GIVEN RECORDS Block Start

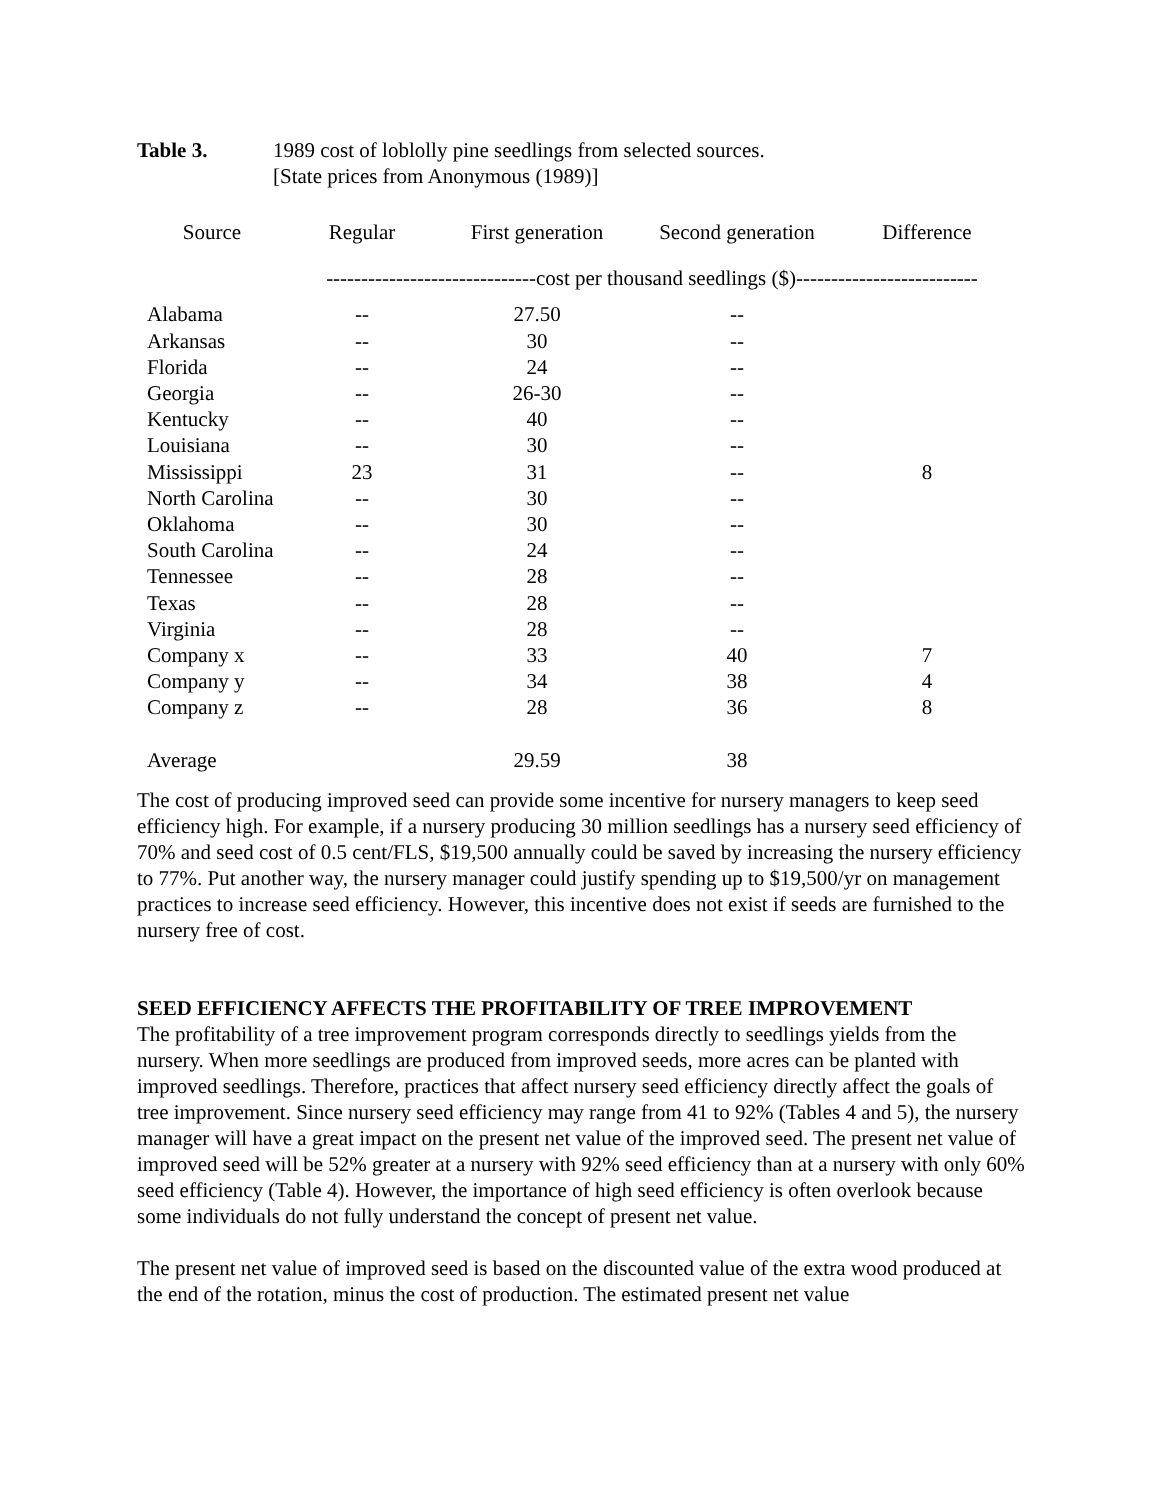Table 3. 1989 cost of loblolly pine seedlings from selected sources.
[State prices from Anonymous (1989)]
| Source | Regular | First generation | Second generation | Difference |
| --- | --- | --- | --- | --- |
| | ------------------------------cost per thousand seedlings ($)-------------------------- | | | |
| Alabama | -- | 27.50 | -- | |
| Arkansas | -- | 30 | -- | |
| Florida | -- | 24 | -- | |
| Georgia | -- | 26-30 | -- | |
| Kentucky | -- | 40 | -- | |
| Louisiana | -- | 30 | -- | |
| Mississippi | 23 | 31 | -- | 8 |
| North Carolina | -- | 30 | -- | |
| Oklahoma | -- | 30 | -- | |
| South Carolina | -- | 24 | -- | |
| Tennessee | -- | 28 | -- | |
| Texas | -- | 28 | -- | |
| Virginia | -- | 28 | -- | |
| Company x | -- | 33 | 40 | 7 |
| Company y | -- | 34 | 38 | 4 |
| Company z | -- | 28 | 36 | 8 |
| Average | | 29.59 | 38 | |
The cost of producing improved seed can provide some incentive for nursery managers to keep seed efficiency high. For example, if a nursery producing 30 million seedlings has a nursery seed efficiency of 70% and seed cost of 0.5 cent/FLS, $19,500 annually could be saved by increasing the nursery efficiency to 77%. Put another way, the nursery manager could justify spending up to $19,500/yr on management practices to increase seed efficiency. However, this incentive does not exist if seeds are furnished to the nursery free of cost.
SEED EFFICIENCY AFFECTS THE PROFITABILITY OF TREE IMPROVEMENT
The profitability of a tree improvement program corresponds directly to seedlings yields from the nursery. When more seedlings are produced from improved seeds, more acres can be planted with improved seedlings. Therefore, practices that affect nursery seed efficiency directly affect the goals of tree improvement. Since nursery seed efficiency may range from 41 to 92% (Tables 4 and 5), the nursery manager will have a great impact on the present net value of the improved seed. The present net value of improved seed will be 52% greater at a nursery with 92% seed efficiency than at a nursery with only 60% seed efficiency (Table 4). However, the importance of high seed efficiency is often overlook because some individuals do not fully understand the concept of present net value.
The present net value of improved seed is based on the discounted value of the extra wood produced at the end of the rotation, minus the cost of production. The estimated present net value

GIVEN RECORDS Block End

For the material above, give every line again exactly and leave out the pictures.

- **EXERCISE OUTPUT**
Table 3. 1989 cost of loblolly pine seedlings from selected sources.
[State prices from Anonymous (1989)]
| Source | Regular | First generation | Second generation | Difference |
| --- | --- | --- | --- | --- |
| | ------------------------------cost per thousand seedlings ($)-------------------------- | | | |
| Alabama | -- | 27.50 | -- | |
| Arkansas | -- | 30 | -- | |
| Florida | -- | 24 | -- | |
| Georgia | -- | 26-30 | -- | |
| Kentucky | -- | 40 | -- | |
| Louisiana | -- | 30 | -- | |
| Mississippi | 23 | 31 | -- | 8 |
| North Carolina | -- | 30 | -- | |
| Oklahoma | -- | 30 | -- | |
| South Carolina | -- | 24 | -- | |
| Tennessee | -- | 28 | -- | |
| Texas | -- | 28 | -- | |
| Virginia | -- | 28 | -- | |
| Company x | -- | 33 | 40 | 7 |
| Company y | -- | 34 | 38 | 4 |
| Company z | -- | 28 | 36 | 8 |
| Average | | 29.59 | 38 | |
The cost of producing improved seed can provide some incentive for nursery managers to keep seed efficiency high. For example, if a nursery producing 30 million seedlings has a nursery seed efficiency of 70% and seed cost of 0.5 cent/FLS, $19,500 annually could be saved by increasing the nursery efficiency to 77%. Put another way, the nursery manager could justify spending up to $19,500/yr on management practices to increase seed efficiency. However, this incentive does not exist if seeds are furnished to the nursery free of cost.
SEED EFFICIENCY AFFECTS THE PROFITABILITY OF TREE IMPROVEMENT
The profitability of a tree improvement program corresponds directly to seedlings yields from the nursery. When more seedlings are produced from improved seeds, more acres can be planted with improved seedlings. Therefore, practices that affect nursery seed efficiency directly affect the goals of tree improvement. Since nursery seed efficiency may range from 41 to 92% (Tables 4 and 5), the nursery manager will have a great impact on the present net value of the improved seed. The present net value of improved seed will be 52% greater at a nursery with 92% seed efficiency than at a nursery with only 60% seed efficiency (Table 4). However, the importance of high seed efficiency is often overlook because some individuals do not fully understand the concept of present net value.
The present net value of improved seed is based on the discounted value of the extra wood produced at the end of the rotation, minus the cost of production. The estimated present net value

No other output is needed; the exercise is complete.